Meena is organizing the interviews for a new secretary. She has narrowed them down to a short list, but I know I’ll have trouble deciding. I keep hoping that she’ll change her mind. If only I could purr.

At three o’clock I glance around the waiting room.

“Where’s Bobby?”

“He hasn’t arrived.”

“Did he call?”

“No.” She tries not to meet my eyes.

“Can you try to find him? It’s been two weeks.”

I know she doesn’t want to make the call. She doesn’t like Bobby. At first I thought it was because he didn’t turn up for appointments, but it’s more than that. He makes her nervous. Maybe it’s his size or the bad haircut or the chip on his shoulder. She doesn’t really know him. Then again, who does?

Almost on cue, he appears in the doorway, with his odd-legged shuffle and an anxious expression. Tall and overweight, with flax-brown hair and metal-framed glasses, his great pudding of a body is trying to burst out of a long overcoat made shapeless by its bulging pockets.

“Sorry I’m late. Something came up.” He glances around the waiting room, still unsure whether to step inside.

“Something came up for two weeks?”

He makes eye contact with me and then turns his face away.

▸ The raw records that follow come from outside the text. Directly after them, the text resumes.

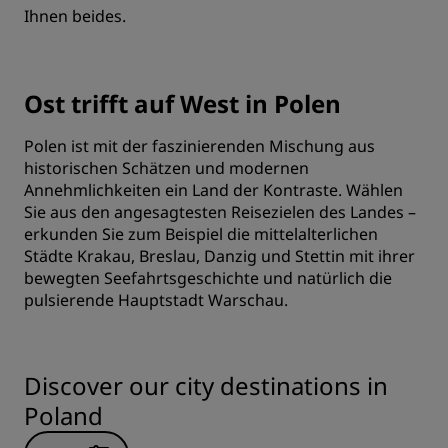
Ihnen beides.
Ost trifft auf West in Polen
Polen ist mit der faszinierenden Mischung aus
historischen Schätzen und modernen
Annehmlichkeiten ein Land der Kontraste. Wählen
Sie aus den angesagtesten Reisezielen des Landes –
erkunden Sie zum Beispiel die mittelalterlichen
Städte Krakau, Breslau, Danzig und Stettin mit ihrer
bewegten Seefahrtsgeschichte und natürlich die
pulsierende Hauptstadt Warschau.
Discover our city destinations in
Poland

I’m used to Bobby being defensive and enclosed, but this is different. Instead of keeping secrets he’s telling lies. It’s like closing the shutters in front of someone and then trying to deny they exist.

I take a quick inventory— his shoes are polished and his hair is combed. He shaved this morning, but the dark shadow has returned. His cheeks are red from the cold, but at the same time he’s perspiring. I wonder how long he spent outside, trying to get up the courage to come and see me.

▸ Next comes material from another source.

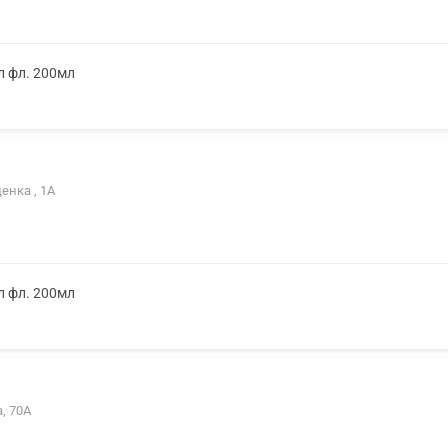
л фл. 200мл
енка , 1А
л фл. 200мл
а, 70А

He walks into my office and stands in front of my bookshelves, perusing the titles. Most of them are reference books on psychology and animal behavior. Eventually he stops and taps the spine of a book, The Interpretation of Dreams by Sigmund Freud.

“I thought Freud’s views had been pretty much discredited these days.” He has the faintest hint of a northern accent. “He couldn’t tell the difference between hysteria and epilepsy.”